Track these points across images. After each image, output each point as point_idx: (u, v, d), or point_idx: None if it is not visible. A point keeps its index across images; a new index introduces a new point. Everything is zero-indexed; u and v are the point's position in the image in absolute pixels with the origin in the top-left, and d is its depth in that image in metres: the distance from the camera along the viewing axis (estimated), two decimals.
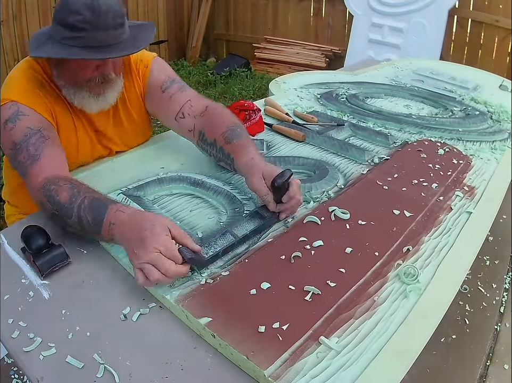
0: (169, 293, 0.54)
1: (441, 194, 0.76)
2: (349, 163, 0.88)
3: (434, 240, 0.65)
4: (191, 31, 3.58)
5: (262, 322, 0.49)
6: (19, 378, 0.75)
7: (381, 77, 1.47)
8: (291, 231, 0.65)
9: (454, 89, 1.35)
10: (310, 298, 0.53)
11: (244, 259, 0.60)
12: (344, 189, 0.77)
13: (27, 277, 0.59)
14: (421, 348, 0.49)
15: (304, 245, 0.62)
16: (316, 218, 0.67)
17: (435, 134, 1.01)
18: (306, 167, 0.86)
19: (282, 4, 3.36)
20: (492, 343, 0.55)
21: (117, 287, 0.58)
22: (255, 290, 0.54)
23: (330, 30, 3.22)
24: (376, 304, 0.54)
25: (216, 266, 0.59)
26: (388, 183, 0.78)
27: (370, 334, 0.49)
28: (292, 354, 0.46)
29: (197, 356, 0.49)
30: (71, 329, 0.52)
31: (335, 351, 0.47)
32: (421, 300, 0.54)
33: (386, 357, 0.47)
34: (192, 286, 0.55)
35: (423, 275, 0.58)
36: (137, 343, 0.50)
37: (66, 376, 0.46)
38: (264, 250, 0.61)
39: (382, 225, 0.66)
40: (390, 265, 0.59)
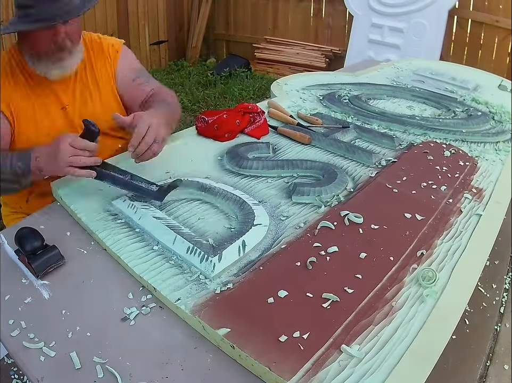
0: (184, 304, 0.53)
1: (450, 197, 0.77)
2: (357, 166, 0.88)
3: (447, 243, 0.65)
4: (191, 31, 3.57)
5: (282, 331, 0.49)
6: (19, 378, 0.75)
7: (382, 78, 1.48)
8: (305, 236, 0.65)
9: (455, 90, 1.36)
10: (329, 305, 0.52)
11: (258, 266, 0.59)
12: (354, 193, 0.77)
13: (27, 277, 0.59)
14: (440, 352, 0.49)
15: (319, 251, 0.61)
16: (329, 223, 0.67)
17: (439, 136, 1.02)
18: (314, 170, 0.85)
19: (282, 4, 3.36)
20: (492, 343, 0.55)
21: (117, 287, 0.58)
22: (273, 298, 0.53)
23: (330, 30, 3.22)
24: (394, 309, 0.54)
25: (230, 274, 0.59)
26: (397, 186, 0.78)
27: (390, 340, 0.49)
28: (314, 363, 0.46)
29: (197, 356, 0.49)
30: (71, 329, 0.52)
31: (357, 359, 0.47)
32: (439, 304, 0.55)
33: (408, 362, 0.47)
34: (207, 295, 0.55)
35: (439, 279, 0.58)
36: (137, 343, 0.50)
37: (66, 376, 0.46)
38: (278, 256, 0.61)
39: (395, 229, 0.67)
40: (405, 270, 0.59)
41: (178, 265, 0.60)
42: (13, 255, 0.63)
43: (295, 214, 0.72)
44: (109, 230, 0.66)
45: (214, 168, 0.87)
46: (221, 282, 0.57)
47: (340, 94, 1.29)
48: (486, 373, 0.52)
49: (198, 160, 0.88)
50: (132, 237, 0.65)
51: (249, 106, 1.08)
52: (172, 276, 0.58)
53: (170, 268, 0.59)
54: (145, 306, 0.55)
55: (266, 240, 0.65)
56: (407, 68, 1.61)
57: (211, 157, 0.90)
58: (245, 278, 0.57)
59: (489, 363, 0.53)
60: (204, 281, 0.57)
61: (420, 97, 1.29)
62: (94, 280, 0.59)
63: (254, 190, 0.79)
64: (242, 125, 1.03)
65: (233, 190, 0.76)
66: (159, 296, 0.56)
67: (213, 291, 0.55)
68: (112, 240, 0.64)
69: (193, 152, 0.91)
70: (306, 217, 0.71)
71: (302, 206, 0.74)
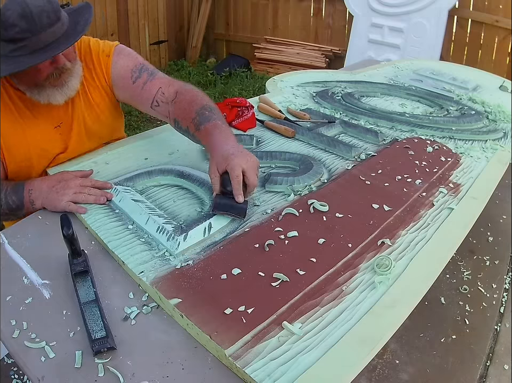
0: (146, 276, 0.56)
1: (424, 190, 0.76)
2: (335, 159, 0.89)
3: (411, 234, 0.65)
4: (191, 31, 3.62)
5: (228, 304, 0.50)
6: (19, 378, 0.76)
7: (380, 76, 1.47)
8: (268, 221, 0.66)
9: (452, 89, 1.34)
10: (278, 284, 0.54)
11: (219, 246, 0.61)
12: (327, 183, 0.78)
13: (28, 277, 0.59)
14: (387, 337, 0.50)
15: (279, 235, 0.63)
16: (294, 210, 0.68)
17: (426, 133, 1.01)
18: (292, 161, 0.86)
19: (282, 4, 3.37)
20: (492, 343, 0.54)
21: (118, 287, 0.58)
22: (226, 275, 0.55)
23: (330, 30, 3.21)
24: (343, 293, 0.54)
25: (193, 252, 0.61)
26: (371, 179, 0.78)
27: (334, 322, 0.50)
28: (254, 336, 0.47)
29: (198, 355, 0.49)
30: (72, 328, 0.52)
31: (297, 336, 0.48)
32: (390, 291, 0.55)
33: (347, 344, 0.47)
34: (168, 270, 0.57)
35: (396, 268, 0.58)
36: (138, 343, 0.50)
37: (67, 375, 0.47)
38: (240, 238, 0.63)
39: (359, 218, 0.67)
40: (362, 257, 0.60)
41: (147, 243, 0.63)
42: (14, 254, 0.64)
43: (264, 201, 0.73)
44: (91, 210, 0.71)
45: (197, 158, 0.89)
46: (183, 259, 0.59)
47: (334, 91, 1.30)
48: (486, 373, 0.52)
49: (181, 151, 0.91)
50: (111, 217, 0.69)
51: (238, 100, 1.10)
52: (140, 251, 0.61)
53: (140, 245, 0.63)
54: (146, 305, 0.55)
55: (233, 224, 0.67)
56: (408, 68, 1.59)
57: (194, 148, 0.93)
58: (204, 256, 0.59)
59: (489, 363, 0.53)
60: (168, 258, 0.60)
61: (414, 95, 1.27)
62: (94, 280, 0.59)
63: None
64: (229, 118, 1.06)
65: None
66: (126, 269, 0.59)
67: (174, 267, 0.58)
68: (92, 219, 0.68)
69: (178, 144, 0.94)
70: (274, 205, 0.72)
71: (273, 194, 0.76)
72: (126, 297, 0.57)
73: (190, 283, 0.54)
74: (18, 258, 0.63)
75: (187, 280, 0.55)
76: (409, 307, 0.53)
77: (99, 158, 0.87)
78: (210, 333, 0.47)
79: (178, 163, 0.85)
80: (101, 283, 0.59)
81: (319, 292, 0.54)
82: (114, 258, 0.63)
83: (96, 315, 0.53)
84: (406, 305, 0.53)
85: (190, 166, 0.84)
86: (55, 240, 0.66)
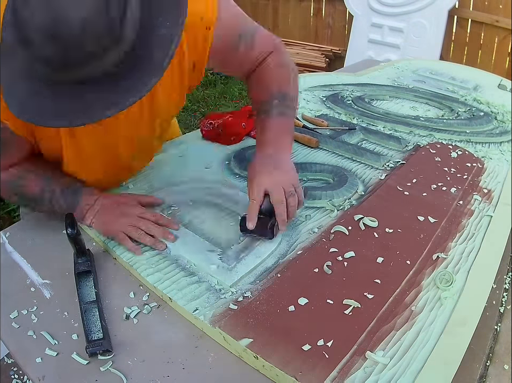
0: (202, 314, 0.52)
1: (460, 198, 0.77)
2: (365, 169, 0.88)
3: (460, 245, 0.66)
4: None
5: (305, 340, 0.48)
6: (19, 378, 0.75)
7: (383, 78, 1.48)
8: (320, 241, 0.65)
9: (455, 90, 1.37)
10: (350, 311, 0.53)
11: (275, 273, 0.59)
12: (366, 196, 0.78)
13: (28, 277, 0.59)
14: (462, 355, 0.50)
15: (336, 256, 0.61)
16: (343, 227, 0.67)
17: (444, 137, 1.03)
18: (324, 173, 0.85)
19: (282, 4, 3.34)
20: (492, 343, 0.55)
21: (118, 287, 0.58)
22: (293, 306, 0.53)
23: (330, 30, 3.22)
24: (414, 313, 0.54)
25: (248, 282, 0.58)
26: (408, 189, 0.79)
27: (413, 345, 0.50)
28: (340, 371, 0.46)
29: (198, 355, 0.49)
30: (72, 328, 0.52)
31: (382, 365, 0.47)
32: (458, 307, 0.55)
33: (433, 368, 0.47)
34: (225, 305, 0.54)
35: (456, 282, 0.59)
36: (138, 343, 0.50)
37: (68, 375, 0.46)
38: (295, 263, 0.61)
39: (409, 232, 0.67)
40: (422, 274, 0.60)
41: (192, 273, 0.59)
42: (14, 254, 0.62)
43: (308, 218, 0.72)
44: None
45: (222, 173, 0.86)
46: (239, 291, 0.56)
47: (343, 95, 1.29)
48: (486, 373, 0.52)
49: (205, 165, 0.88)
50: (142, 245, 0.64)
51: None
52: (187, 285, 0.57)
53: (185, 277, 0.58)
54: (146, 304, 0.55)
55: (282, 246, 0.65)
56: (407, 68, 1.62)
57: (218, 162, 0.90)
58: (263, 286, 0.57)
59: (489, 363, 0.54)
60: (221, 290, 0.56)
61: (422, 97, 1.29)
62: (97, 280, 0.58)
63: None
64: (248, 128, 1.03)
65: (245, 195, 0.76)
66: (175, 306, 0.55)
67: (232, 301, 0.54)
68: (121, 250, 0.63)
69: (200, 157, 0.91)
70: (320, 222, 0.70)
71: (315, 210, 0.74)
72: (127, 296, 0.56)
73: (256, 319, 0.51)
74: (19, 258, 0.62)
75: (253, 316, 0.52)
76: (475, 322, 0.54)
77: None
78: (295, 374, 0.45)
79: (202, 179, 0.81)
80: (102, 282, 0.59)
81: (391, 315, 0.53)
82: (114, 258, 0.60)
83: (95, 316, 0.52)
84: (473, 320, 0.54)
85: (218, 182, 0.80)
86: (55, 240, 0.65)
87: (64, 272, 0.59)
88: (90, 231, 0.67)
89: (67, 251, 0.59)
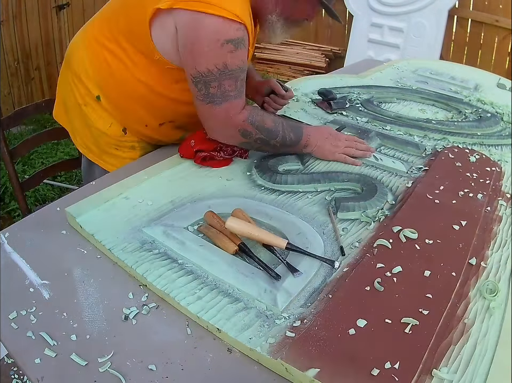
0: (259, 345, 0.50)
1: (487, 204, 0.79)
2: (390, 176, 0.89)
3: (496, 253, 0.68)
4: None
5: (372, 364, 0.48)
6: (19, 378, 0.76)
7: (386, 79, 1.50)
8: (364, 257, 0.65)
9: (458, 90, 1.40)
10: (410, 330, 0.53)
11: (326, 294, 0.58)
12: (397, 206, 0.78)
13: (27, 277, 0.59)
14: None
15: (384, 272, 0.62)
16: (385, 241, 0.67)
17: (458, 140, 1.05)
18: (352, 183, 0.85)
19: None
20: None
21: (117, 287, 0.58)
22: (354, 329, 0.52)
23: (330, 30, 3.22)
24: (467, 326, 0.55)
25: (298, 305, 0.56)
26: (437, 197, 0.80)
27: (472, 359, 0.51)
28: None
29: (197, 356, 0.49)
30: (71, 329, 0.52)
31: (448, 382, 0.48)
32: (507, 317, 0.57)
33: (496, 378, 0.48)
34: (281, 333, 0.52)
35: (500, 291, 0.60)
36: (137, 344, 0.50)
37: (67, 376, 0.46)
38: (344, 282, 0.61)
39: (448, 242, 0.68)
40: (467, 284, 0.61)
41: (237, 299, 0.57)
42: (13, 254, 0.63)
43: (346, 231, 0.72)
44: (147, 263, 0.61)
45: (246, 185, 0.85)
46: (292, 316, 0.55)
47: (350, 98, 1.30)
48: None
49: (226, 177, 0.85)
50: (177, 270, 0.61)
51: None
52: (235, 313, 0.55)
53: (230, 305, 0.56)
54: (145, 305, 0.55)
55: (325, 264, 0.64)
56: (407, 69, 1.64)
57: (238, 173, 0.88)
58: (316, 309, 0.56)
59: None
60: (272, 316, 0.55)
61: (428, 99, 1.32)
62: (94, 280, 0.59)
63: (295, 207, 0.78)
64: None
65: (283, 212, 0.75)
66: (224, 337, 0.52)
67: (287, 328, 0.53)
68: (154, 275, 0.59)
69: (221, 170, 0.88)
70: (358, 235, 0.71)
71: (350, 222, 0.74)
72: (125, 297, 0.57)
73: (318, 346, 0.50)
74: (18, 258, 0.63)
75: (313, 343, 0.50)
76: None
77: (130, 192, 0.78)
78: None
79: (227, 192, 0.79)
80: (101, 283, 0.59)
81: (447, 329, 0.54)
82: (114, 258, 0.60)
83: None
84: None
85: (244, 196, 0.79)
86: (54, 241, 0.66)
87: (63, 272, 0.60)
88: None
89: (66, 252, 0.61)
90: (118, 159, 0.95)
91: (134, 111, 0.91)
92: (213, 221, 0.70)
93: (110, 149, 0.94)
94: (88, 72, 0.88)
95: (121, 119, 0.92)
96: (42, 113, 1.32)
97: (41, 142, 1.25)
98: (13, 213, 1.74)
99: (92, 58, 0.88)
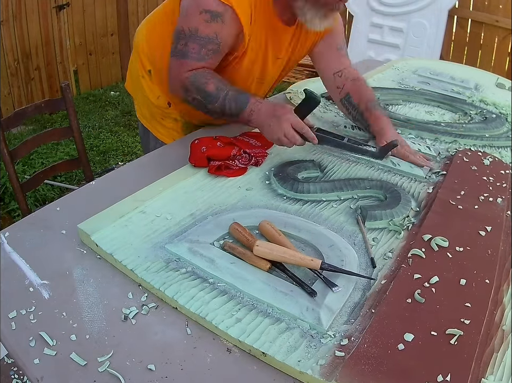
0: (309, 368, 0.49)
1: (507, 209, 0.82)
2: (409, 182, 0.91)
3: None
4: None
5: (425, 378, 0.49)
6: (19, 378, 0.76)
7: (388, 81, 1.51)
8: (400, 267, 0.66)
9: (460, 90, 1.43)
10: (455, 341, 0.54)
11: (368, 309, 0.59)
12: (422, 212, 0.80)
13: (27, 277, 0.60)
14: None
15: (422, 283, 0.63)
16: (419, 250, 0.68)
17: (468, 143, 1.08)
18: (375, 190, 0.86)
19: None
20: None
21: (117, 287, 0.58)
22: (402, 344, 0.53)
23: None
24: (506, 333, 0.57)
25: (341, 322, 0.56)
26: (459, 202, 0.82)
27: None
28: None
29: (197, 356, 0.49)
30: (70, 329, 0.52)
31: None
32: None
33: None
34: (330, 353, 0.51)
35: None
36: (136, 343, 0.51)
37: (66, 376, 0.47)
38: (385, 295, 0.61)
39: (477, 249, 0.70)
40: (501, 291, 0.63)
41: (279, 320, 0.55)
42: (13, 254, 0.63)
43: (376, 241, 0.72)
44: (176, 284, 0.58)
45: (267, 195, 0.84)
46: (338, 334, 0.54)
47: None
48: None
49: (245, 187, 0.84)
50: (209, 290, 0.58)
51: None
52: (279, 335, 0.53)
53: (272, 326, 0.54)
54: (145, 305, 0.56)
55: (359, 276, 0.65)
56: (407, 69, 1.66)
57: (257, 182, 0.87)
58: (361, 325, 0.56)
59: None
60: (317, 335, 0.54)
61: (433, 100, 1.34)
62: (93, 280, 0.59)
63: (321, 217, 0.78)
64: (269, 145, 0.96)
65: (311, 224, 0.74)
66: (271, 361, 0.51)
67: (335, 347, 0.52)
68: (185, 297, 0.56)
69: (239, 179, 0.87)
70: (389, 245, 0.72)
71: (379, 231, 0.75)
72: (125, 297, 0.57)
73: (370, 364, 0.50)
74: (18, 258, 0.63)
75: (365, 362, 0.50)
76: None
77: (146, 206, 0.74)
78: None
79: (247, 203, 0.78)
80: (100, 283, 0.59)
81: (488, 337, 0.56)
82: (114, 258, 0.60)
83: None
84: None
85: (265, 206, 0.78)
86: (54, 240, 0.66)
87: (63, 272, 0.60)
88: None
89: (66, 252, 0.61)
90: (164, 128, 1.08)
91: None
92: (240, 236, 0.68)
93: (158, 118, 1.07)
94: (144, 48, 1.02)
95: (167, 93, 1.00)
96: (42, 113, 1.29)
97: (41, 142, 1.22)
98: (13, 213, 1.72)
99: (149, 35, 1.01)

- - -

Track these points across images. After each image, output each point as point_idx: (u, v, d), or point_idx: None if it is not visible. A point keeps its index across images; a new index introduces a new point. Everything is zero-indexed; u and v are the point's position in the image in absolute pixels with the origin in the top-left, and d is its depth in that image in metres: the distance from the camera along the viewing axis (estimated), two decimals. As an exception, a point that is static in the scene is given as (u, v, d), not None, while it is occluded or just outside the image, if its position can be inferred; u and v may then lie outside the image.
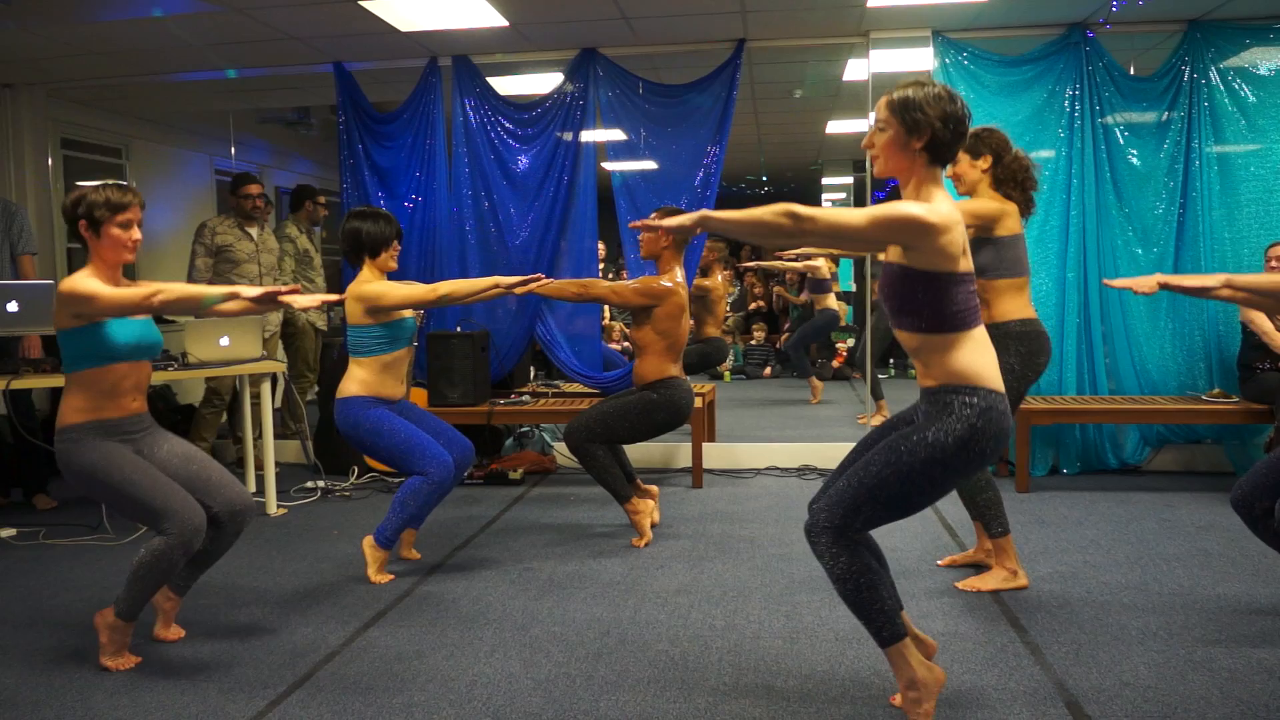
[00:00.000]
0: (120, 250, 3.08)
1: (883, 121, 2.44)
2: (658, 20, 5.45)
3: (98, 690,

- - -

* [Your assignment]:
An exact copy of the lines above, from the one containing "77: (130, 192, 0.78)" through the one containing "98: (13, 213, 1.74)", is the whole of the answer.

* [Task answer]:
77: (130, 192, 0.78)
78: None
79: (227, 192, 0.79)
80: (101, 283, 0.59)
81: (447, 329, 0.54)
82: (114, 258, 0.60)
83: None
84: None
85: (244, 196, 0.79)
86: (54, 241, 0.66)
87: (63, 272, 0.60)
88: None
89: (66, 252, 0.61)
90: (118, 159, 0.95)
91: (134, 111, 0.91)
92: (213, 221, 0.70)
93: (110, 149, 0.94)
94: (88, 72, 0.88)
95: (121, 119, 0.92)
96: (42, 113, 1.32)
97: (41, 142, 1.25)
98: (13, 213, 1.74)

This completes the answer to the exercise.